Distributed Cooperative Synchronization and Tracking for Heterogeneous Platoons With Mixed-Order Nonlinear Vehicle Dynamics

This paper studies the synchronization and tracking issue for the connected and automated vehicle (CAV) platoon with mixed-order nonlinear vehicle dynamics. Previous researches have demonstrated that vehicle platoons can improve traffic efficiency and minimize the incidence of traffic collisions. However, vehicles within the same platoon may have different-order dynamics in practical scenarios. The heterogeneity issue of a vehicle platoon caused by the different-order dynamics is difficult to address by existing platoon control methods. Therefore, the platoon synchronization and tracking control problem for the heterogeneous CAV platoon which consists of mixed-order vehicles with a hybrid of second- and third-order dynamics is formulated in this paper. The proposed novel distributed sliding mode (DSM) control protocols for vehicles with second- and third-order dynamics aim to guarantee the convergence of vehicle state errors and the stability of the heterogeneous platoon.

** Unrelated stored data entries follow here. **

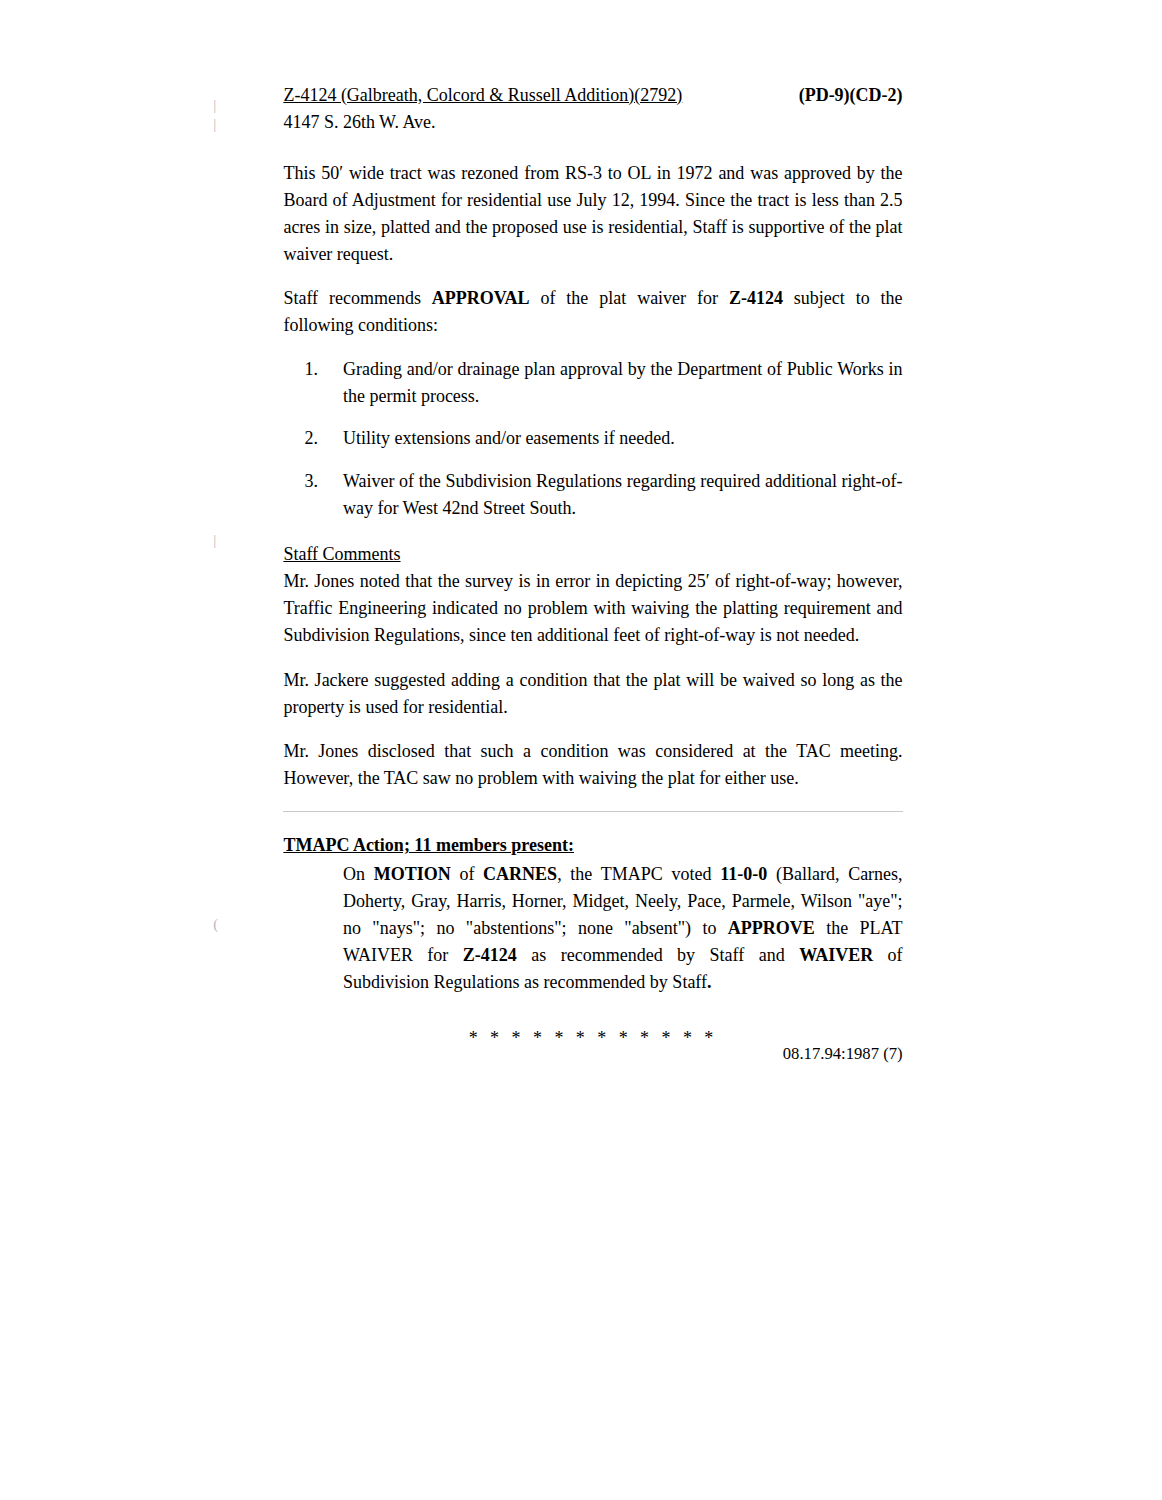| | | (
Z-4124 (Galbreath, Colcord & Russell Addition)(2792)
4147 S. 26th W. Ave.
(PD-9)(CD-2)
This 50′ wide tract was rezoned from RS-3 to OL in 1972 and was approved by the Board of Adjustment for residential use July 12, 1994. Since the tract is less than 2.5 acres in size, platted and the proposed use is residential, Staff is supportive of the plat waiver request.
Staff recommends APPROVAL of the plat waiver for Z-4124 subject to the following conditions:
Grading and/or drainage plan approval by the Department of Public Works in the permit process.
Utility extensions and/or easements if needed.
Waiver of the Subdivision Regulations regarding required additional right-of-way for West 42nd Street South.
Staff Comments
Mr. Jones noted that the survey is in error in depicting 25′ of right-of-way; however, Traffic Engineering indicated no problem with waiving the platting requirement and Subdivision Regulations, since ten additional feet of right-of-way is not needed.
Mr. Jackere suggested adding a condition that the plat will be waived so long as the property is used for residential.
Mr. Jones disclosed that such a condition was considered at the TAC meeting. However, the TAC saw no problem with waiving the plat for either use.
TMAPC Action; 11 members present:
On MOTION of CARNES, the TMAPC voted 11-0-0 (Ballard, Carnes, Doherty, Gray, Harris, Horner, Midget, Neely, Pace, Parmele, Wilson "aye"; no "nays"; no "abstentions"; none "absent") to APPROVE the PLAT WAIVER for Z-4124 as recommended by Staff and WAIVER of Subdivision Regulations as recommended by Staff.
* * * * * * * * * * * *
08.17.94:1987 (7)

The distributed neural network-based adaptive estimation technique are developed in this paper to approximate the unknown uncertainties and compensate for the model nonlinearities of the platoon system. The uniform ultimate boundedness of errors and string stability are substantiated through the Lyapunov theory and infinity-norm technique. The efficacy of the developed platoon control strategies can be verified by the numerical examples.